(Beginning of Excerpt to read)

Elsai Text Extractors#

The Elsai Text Extractors package provides utilities to extract structured or unstructured text data from various document formats. It supports:

  • CSV files

  • DOCX files

  • PDF documents

  • Excel spreadsheets

Prerequisites#

  • Python >= 3.9

Installation#

To install the elsai-text-extractors package:

pip install --index-url https://elsai-core-package.optisolbusiness.com/root/elsai-text-extractors/ elsai-text-extractors==0.1.0

Components#

1. CSVFileExtractor#

CSVFileExtractor reads and parses CSV files from the provided file path.

from elsai_text_extractors.csv_extractor import CSVFileExtractor

extractor = CSVFileExtractor(file_path="sample_data/sample.csv")
content = extractor.load_from_csv()

2. DocxTextExtractor#

DocxTextExtractor extracts plain text from Microsoft Word (.docx) documents.

(End of Excerpt to read)
(Beginning of Supplied records)

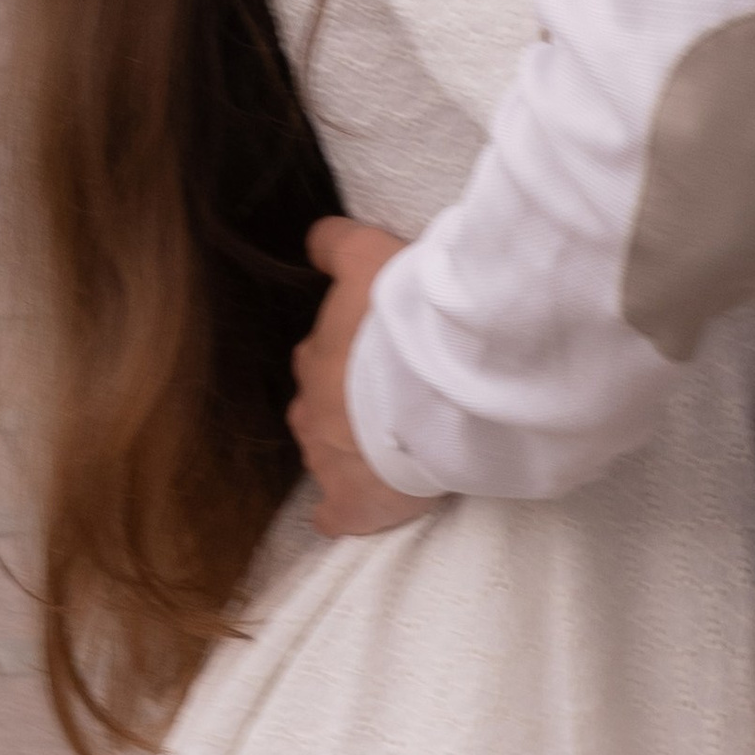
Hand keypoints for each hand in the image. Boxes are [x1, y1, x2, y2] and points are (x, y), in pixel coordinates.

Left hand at [290, 218, 433, 538]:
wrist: (441, 382)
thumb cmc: (408, 316)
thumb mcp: (369, 254)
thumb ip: (337, 245)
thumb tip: (314, 239)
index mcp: (317, 355)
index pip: (320, 356)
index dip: (351, 356)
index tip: (379, 355)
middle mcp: (313, 406)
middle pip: (320, 403)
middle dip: (346, 401)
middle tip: (391, 396)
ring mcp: (329, 457)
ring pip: (325, 452)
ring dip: (349, 447)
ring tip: (386, 445)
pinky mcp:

(End of Supplied records)

- _Your task_
Extend the Elsai Text Extractors documentation past its last sentence, keeping its style and layout.

- _Answer section_
from elsai_text_extractors.docx_extractor import DocxTextExtractor

extractor = DocxTextExtractor(file_path="sample_data/sample.docx")
content = extractor.extract_text_from_docx()

3. PyPDFTextExtractor#

PyPDFTextExtractor extracts text from PDF documents using the PyPDF library.

Note

Important: In version 0.1.0, the PyPDF extractor only extracted the first page. This issue has been fixed in version 0.1.1, which now extracts all pages from PDF documents.

from elsai_text_extractors.pypdfloader import PyPDFTextExtractor

extractor = PyPDFTextExtractor(file_path="sample_data/sample.pdf")
content = extractor.extract_text_from_pdf()

4. UnstructuredExcelLoader#

UnstructuredExcelLoaderService loads and parses Excel spreadsheets (.xlsx), handling unstructured formats gracefully.

from elsai_text_extractors.unstructured_excel_loader import UnstructuredExcelLoaderService

extractor = UnstructuredExcelLoaderService(file_path="sample_data/sample.xlsx")
content = extractor.load_excel()